With an estimated IQ of 170-190, she was brutally murdered by a group of Christian fanatics
after being accused of witchcraft.
Gottfried Leibniz
Gottfried Wilhelm Leibniz was a renowned German polymath and one of the most significant
logicians, mathematicians and natural philosophers of the Enlightenment and is best known for
inventing calculus. In philosophy, Leibniz is most illustrious for his optimism – his conclusion that
our universe is, in a limited sense, the best possible one that God could have created. Leibniz’s
IQ estimates range from 182 to 205.
Andrew Wiles
Sir Andrew John Wiles is an English mathematician and a Royal Society Research Professor at
the University of Oxford, specialized in number theory.

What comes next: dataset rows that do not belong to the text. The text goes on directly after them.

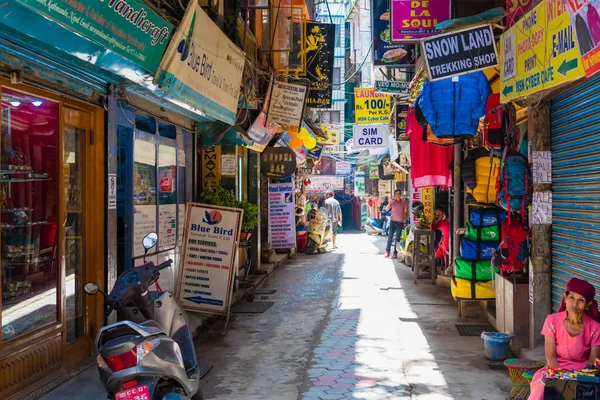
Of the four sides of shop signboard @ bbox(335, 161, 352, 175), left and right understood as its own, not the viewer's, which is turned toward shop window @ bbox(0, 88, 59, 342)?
front

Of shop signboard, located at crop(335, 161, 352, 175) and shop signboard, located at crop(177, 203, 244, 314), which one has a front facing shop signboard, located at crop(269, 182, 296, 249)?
shop signboard, located at crop(335, 161, 352, 175)

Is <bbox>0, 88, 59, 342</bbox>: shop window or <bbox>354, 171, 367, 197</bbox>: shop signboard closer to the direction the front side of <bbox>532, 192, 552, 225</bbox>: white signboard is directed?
the shop window

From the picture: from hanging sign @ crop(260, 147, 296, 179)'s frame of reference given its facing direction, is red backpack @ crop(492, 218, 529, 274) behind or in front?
in front

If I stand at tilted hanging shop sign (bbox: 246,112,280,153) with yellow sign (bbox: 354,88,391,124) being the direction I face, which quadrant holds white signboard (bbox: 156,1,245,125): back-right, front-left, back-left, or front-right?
back-right

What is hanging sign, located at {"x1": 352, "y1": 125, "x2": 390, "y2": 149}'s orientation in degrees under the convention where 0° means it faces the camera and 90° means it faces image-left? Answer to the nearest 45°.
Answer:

In 1995, Wiles verified a 358-year-old
mathematical theory called Fermat’s Last Theorem, which until then was registered in the
Guinness Book of World Records as the “most difficult math problem” in the world. He was
appointed Knight Commander of the Order of the British Empire in 2000. Sir Andrew Wiles is
said to have an IQ of 170.
Emanuel Swedenborg
Emanuel Swedenborg was a Swedish theologian, scientist, philosopher and mystic. He is best
known for his book on the afterlife, Heaven and Hell. In 1741 he began to experience dreams
and visions which concluded in a “spiritual arising” in which he received a revelation that he was
appointed by Jesus Christ to write The Heavenly Doctrine to reform Christianity.
Christopher Hirata
Christopher Hirata is an American cosmologist and astrophysicist who was hired by NASA at the
age of 16 to do some research on the colonization of Mars. Christopher was only 13 when this
child prodigy won the gold medal in 1996 at the International Physics Olympiad. He also received
his PhD under the supervision of Uroš Seljak in 2005 from Princeton University in Astrophysics.
Kim Ung-Yong
Kim Ung-Yong is a South Korean professor and former child prodigy said to hold the highest IQ
score (210) according to the Guinness World Records. At the age of one, Kim had learned both
the Korean alphabet and 1,000 Chinese characters by studying the Thousand Character Classic,
a 6th-century Chinese poem. At three years old, he began to solve calculus problems. At 5, Kim
had acquired astonishing linguistic skills and could speak Korean, English, French, German and
Japanese.
Ainan Cawley
Ainan Celeste Cawley is a Singaporean boy prodigy who, according to his parents, had said his
first word when he was two weeks old, could walk at six months of age and build difficult
sentences by his first birthday. Cawley gave his first public speech at the age of six and at seven
years and one month of age, he had passed the GCSE chemistry and studied chemistry at the
Singapore Polytechnic a year later. At the age of 9, he was able to recite pi to 518 decimal places
and could remember the periodic table.
Christopher Langan
Christopher Michael Langan is an American autodidact who is considered an intellectual prodigy.
ABC’s 20/20 estimated that Langan’s IQ is anywhere between 195 and 210 dubbing him what
most journalists consider as the smartest man in America. Growing up, Christopher Langan
quickly showed above-average skills: he could speak at six months of age, read by his third
birthday and even question the existence of God by age five. He obtained a perfect score on his
SAT, despite having fallen asleep during the test. He is an avid learner, regardless of the subject,
and can study math, languages and philosophy for long periods of time each day.